The present invention relates to a capacitor ignition system for internal-combustion engines. More particularly, the present invention relates to a capacitor ignition system for an internal-combustion engine of the type including a direct voltage converter, having a control circuit coupled therewith, for cyclically charging the storage capacitor, a switch-through circuit for discharging the capacitor in dependence of the firing order for the engine and a firing circuit to which the discharge voltage is fed for generating the ignition voltage for the spark path of the spark plugs.
With such ignition systems with capacitive energy storage it is always possible, in part independently of the position of the breaker points of the firing circuit, to have available the full ignition voltage at high rise speeds, and with suitable selection of the capacitor it is also possible to generate high peak current intensities. Thus in every case high energy ignition sparks are formed between the electrodes of the spark plugs. Due to the configuration of the known systems, however, the ignition energy from the storage capacitor is used largely to form the so-called ignition spark head, i.e., to initiate the ionization of the spark path, so that it is not always assured that sufficient energy is available in the storage capacitor for the so-called post discharge, which is necessary following the ionization during the corresponding period of dwell of the spark and which also requires high energy. Due to the applicable physical laws for the capacitor discharge, devices in which all of the ignition energy is furnished by one storage capacitor do not meet all requirements during use.

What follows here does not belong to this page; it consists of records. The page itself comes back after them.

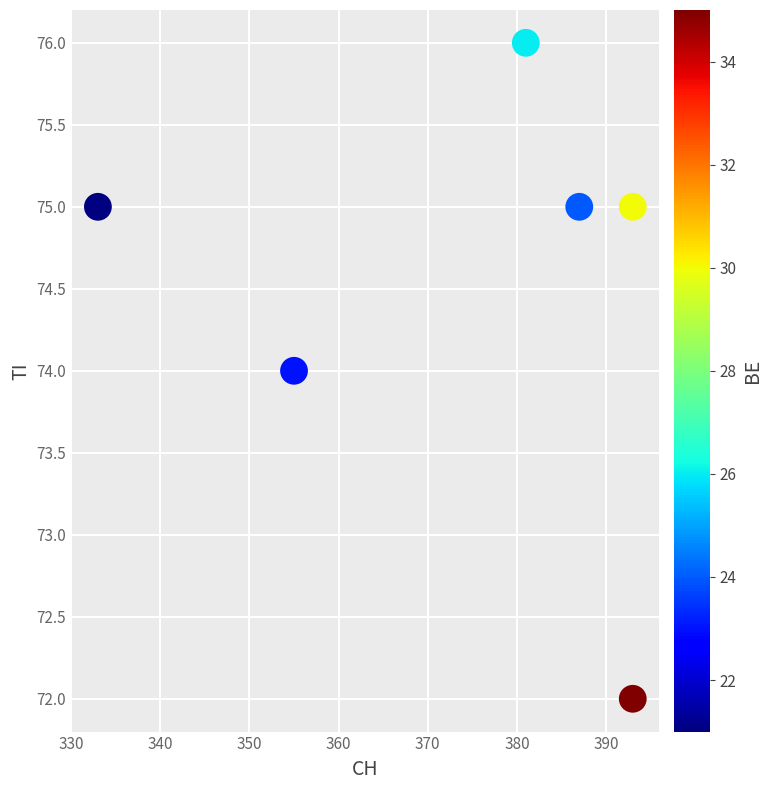

What is the range of X values (max minus min)?

60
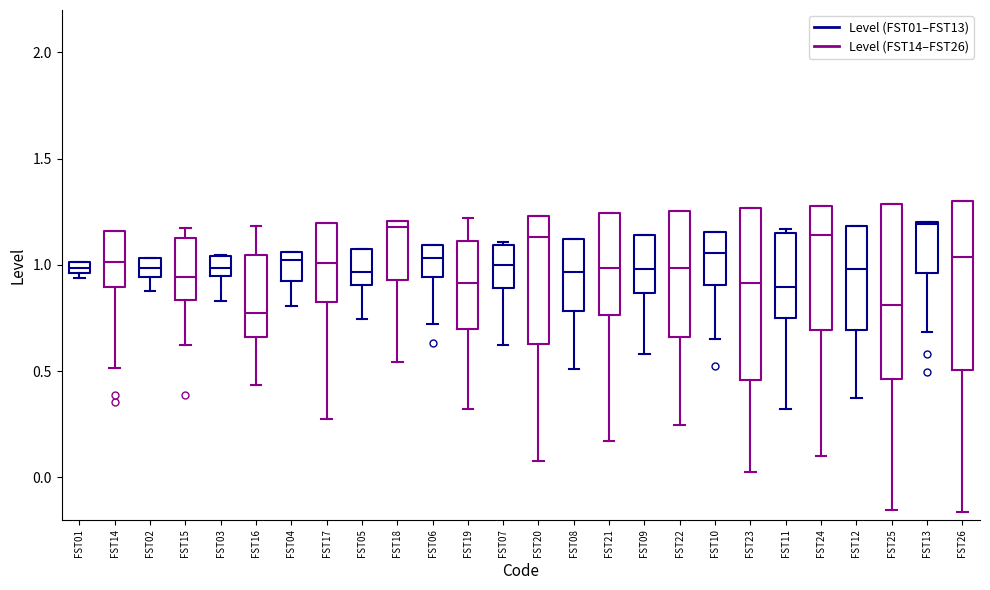

Where does the lower whisker of the box for FST05 (Level (FST01–FST13)) end on the y-axis? The values are not printed on the chart, so give them approximately, as read against the axis.

0.75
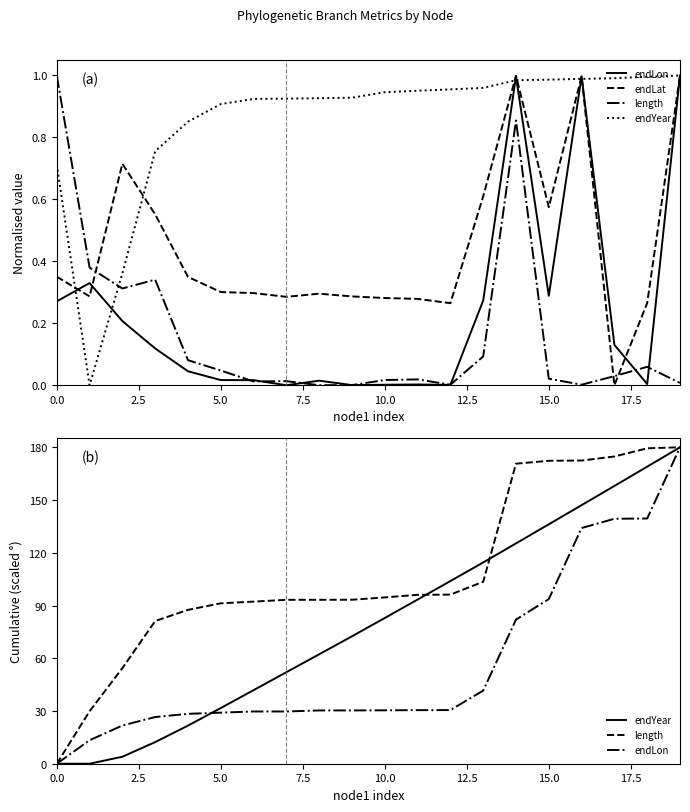

Between 17.5 and 12.5, which is larger?

17.5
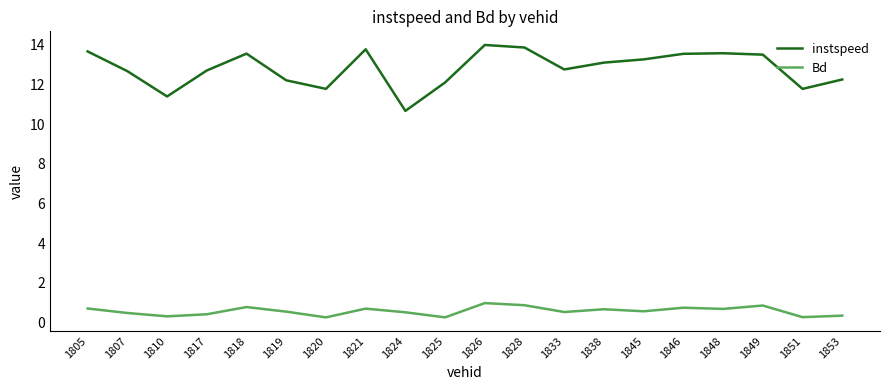

What is the difference between the maximum and second lowest values in the Bd series?

0.7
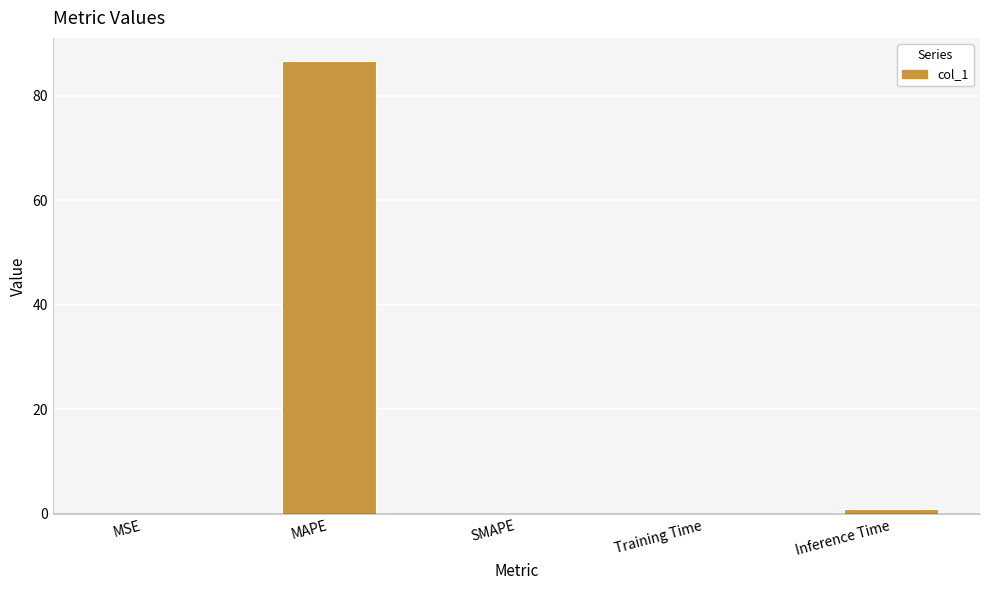

The value at MAPE is 36.5. True or false?

False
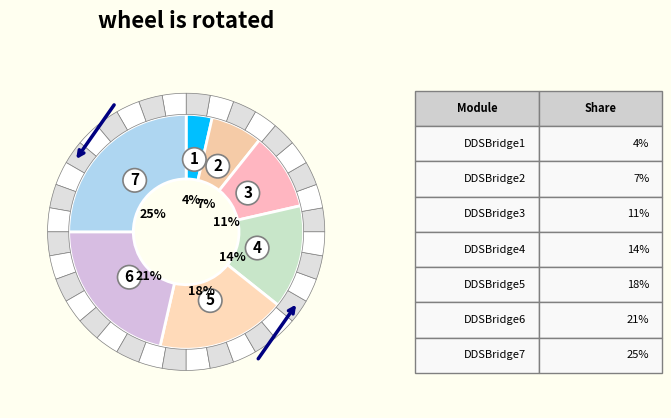

Which has a higher value, DDSBridge4 or DDSBridge2?

DDSBridge4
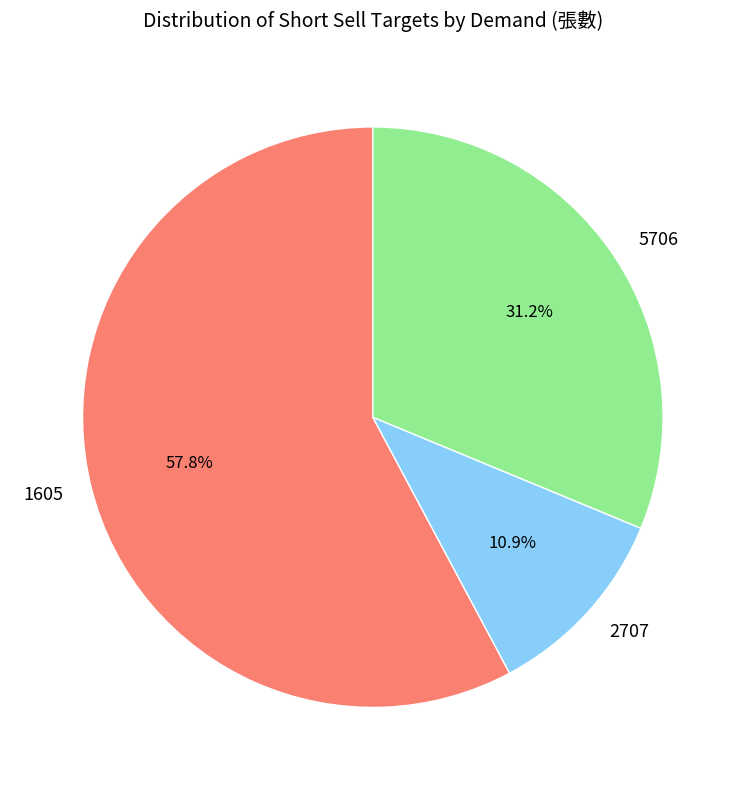

Do 5706 and 1605 together represent more than half of the pie?

Yes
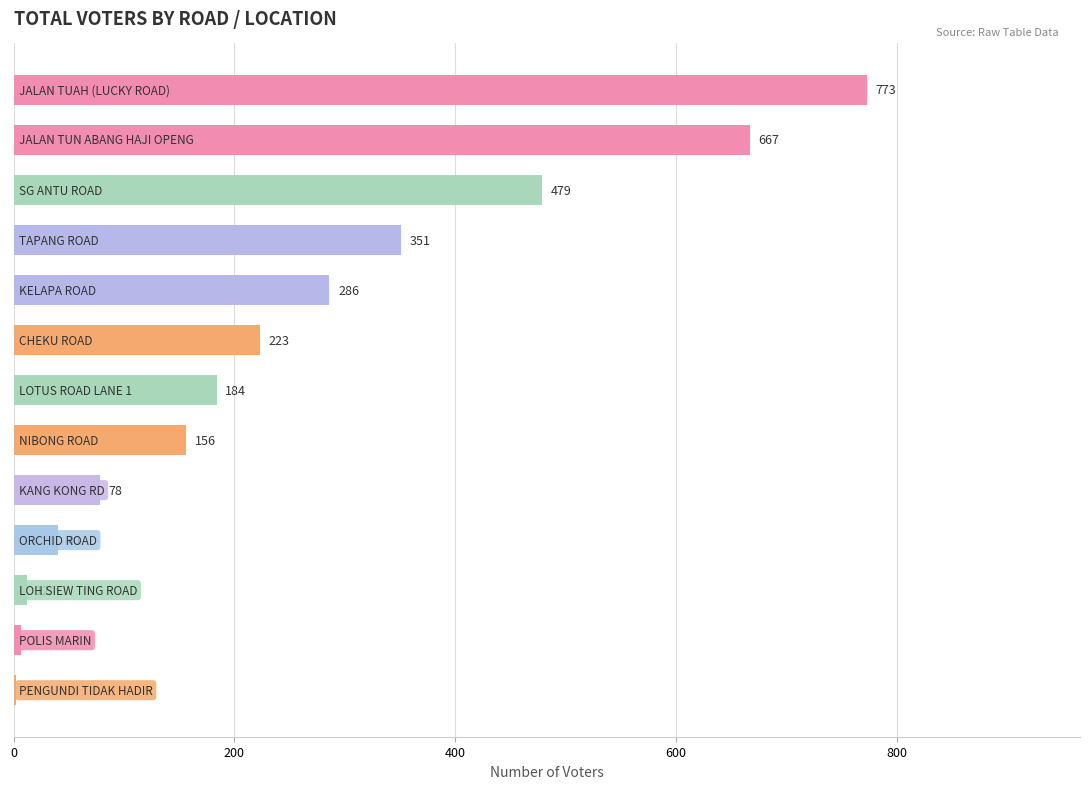

What is the maximum value shown in the chart?

773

Capacitor ignition systems are known in which each storage capacitor is charged by one charging pulse in that, the primary coil of a transformer connected between the control circuit and the ignition circuit is connected via a semiconductor switching device with the battery in the respective firing order (Elektronik 1968, Issue No. 8, page 239). Thus every charging process is dependent on the voltage supply so that with a low battery voltage optimum firing behavior is not assured.
Ignition systems of the above-mentioned type are also known in which although the storage capacitor is charged independently of the battery voltage, there is not always sufficient firing energy available for the post discharge (Elektronik 1966, Issue No. 7, pages 201 et seq.).
In order to overcome this drawback, an ignition system has become known in which the energy of the storage capacitor is intended to ionize the spark path, and the energy for the post discharge is obtained directly from the battery (Elektronik 1976, Issue No. 1, pages 61 et seq.). In this circuit the duration of the supply of energy from the battery is coupled with the switching period of a flip-flop stage in the control circuit and with the magnetization of the blocking oscillator type direct voltage converter of the circuit, so that a sufficient period of dwell for the ignition spark is not assured in all cases. Moreover, the storage capacitor is charged each time only with one charging pulse so that it is questionable whether the firing energy is always available in sufficient quantities under the various conditions of use.